The Canadian Broadcasting Corporation has a smart and engaging radio show, Quirks & Quarks. Yesterday’s show focused on a big question: What happened at, and before, the Big Bang? Mavens queried included Robert Brandenberger, Paul Steinhardt, Justin Khoury, and of course me (otherwise it’s somewhat less likely that I’d be blogging about it, I guess). The blurb:
The Big Bang theory of the origin of our universe is widely accepted by the physics community. The idea that our universe started out as some infinitesimally small point, which expanded out to what we see today, makes a lot of sense. Except for one small thing. That initial point, called a singularity by physicists, is a physical impossibility. According to the models we have today, the temperature of the universe at that first moment would have had to be infinite, which mathematically makes no sense. Also, the singularity doesn’t do a good job of explaining where all the matter and energy we see today in the universe came from. So, physicists are increasingly starting to look at other branches of physics to see what they can do to replace the singularity with a more reasonable proposition, one which can actually be explained by existing science.
Listen here. As we’ve talked about on this very blog, the time is right to push our understanding of the universe back before the Big Bang and ask what was really happening.

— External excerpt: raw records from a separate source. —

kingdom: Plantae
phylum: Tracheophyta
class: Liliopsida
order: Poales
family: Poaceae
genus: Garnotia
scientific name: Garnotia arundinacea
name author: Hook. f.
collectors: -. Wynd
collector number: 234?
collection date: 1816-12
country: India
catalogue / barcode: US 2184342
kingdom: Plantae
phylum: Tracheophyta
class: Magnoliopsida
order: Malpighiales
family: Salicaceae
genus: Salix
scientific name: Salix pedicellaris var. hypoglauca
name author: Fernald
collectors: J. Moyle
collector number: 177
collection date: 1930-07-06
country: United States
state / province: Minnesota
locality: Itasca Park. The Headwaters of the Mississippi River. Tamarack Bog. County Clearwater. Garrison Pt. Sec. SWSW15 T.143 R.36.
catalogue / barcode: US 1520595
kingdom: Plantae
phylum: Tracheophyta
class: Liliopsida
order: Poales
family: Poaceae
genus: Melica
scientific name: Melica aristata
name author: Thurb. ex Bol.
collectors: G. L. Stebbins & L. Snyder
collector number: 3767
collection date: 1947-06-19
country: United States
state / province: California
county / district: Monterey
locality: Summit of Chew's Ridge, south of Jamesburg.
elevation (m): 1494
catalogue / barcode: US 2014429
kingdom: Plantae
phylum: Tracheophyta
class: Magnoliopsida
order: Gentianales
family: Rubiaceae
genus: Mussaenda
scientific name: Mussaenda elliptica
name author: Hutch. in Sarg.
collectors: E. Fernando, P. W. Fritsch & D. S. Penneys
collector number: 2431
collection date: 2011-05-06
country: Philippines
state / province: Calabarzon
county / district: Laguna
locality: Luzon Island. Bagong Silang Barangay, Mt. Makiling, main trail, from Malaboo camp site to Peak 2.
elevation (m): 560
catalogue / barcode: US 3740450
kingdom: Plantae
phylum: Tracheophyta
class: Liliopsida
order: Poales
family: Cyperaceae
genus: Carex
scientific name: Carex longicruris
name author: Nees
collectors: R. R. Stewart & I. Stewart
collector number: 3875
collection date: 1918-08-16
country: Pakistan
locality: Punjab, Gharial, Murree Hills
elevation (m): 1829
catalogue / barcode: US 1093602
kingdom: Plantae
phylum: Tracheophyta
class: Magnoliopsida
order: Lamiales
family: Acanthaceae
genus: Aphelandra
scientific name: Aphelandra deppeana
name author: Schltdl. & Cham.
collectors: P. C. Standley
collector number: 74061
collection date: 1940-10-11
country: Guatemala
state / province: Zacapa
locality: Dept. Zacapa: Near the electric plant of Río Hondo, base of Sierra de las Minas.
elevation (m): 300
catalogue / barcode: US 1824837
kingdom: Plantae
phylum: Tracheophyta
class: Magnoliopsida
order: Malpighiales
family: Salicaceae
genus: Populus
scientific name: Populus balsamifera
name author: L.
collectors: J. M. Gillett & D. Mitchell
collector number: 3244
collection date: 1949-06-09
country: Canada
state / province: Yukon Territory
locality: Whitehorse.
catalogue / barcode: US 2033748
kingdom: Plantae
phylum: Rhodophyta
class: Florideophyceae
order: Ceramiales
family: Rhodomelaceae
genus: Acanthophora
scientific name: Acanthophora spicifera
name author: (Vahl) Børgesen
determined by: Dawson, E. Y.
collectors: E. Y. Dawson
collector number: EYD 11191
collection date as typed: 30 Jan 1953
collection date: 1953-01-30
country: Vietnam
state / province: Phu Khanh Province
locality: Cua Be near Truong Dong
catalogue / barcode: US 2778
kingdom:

Current ideas are understandably vague, but the only way to improve them is to keep exploring.
One slight clarification, to those who listen: in the interview, I give an entropy-based argument against bouncing cosmologies. That’s appropriate for the ekpyrotic universe, but not necessarily for the most recent versions of the cyclic universe. In these models, the universe never really crunches; it keeps expanding, but at some point flares back to life — particles are created without space ever contracting. Some sort of thermodynamic sleight-of-hand is still being pulled — the entropy of the whole universe rises monotonically for all of eternity, which seems a bit fishy — but the argument is somewhat different.